Dynamics of free versus complexed ß(2)-microglobulin and the evolution of interfaces in MHC class I molecules

C.S. Hee CS; M. Beerbaum; B. Loll; M. Ballaschk; P. Schmieder; B. Uchanska-Ziegler; A. Ziegler*

Immunogenetics 65, 157-172 (2013)

In major histocompatibility complex (MHC) class I molecules, monomorphic ß2-microglobulin (ß2m) is non-covalently bound to a heavy chain (HC) exhibiting a variable degree of polymorphism. ß2M can stabilize a wide variety of complexes ranging from classical peptide binding to nonclassical lipid presenting MHC class I molecules as well as to MHC class I-like molecules that do not bind small ligands.
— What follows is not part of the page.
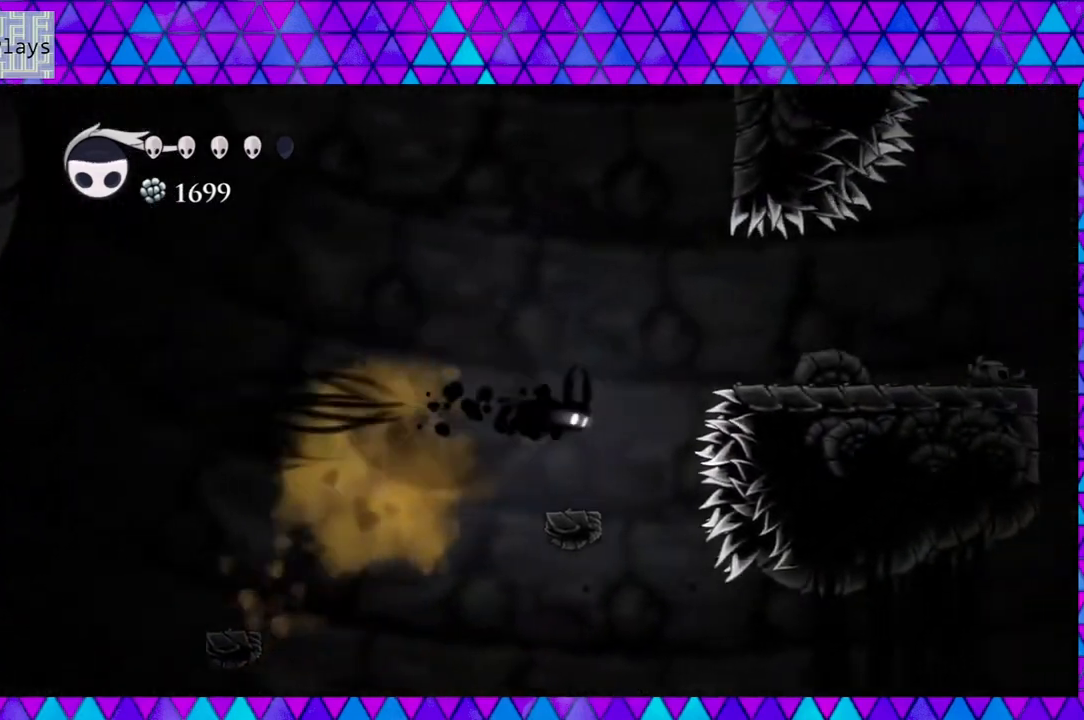
{"buttons": [], "left_stick": "center", "right_stick": "center", "events": [[17, "DPAD_RIGHT", "up"], [50, "R2", "up"], [100, "DPAD_LEFT", "down"], [417, "DPAD_LEFT", "up"]]}
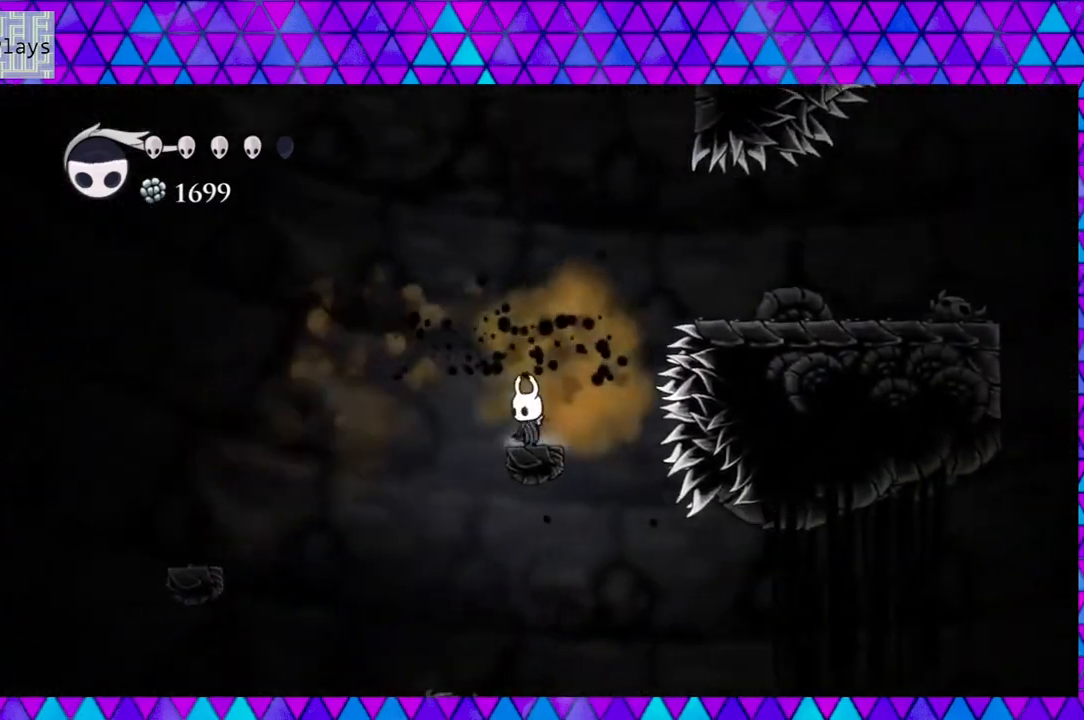
{"buttons": ["B", "DPAD_RIGHT"], "left_stick": "center", "right_stick": "center", "events": [[17, "B", "down"], [117, "DPAD_RIGHT", "down"]]}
Here we aim to assess the dynamics of individual regions in free as well as complexed ß2m and to understand the evolution of the interfaces between ß2m and different HC. Using human ß2m and the HLA–B*27:09 complex as a model system, a comparison of free and HC-bound ß2m by nuclear magnetic resonance spectroscopy was initially carried out. Although some regions retain their flexibility also after complex formation, these studies reveal that most parts of ß2m gain rigidity upon binding to the HC. Sequence analyses demonstrate that some of the residues exhibiting flexibility participate in evolutionarily conserved ß2m–HC contacts which are detectable in diverse vertebrate species or characterize a particular group of MHC class I complexes such as peptide- or lipid-binding molecules. Therefore, the spectroscopic experiments and the interface analyses demonstrate that ß2m fulfills its role of interacting with diverse MHC class I HC as well as effector cell receptors not only by engaging in conserved intermolecular contacts but also by falling back upon key interface residues that exhibit a high degree of flexibility.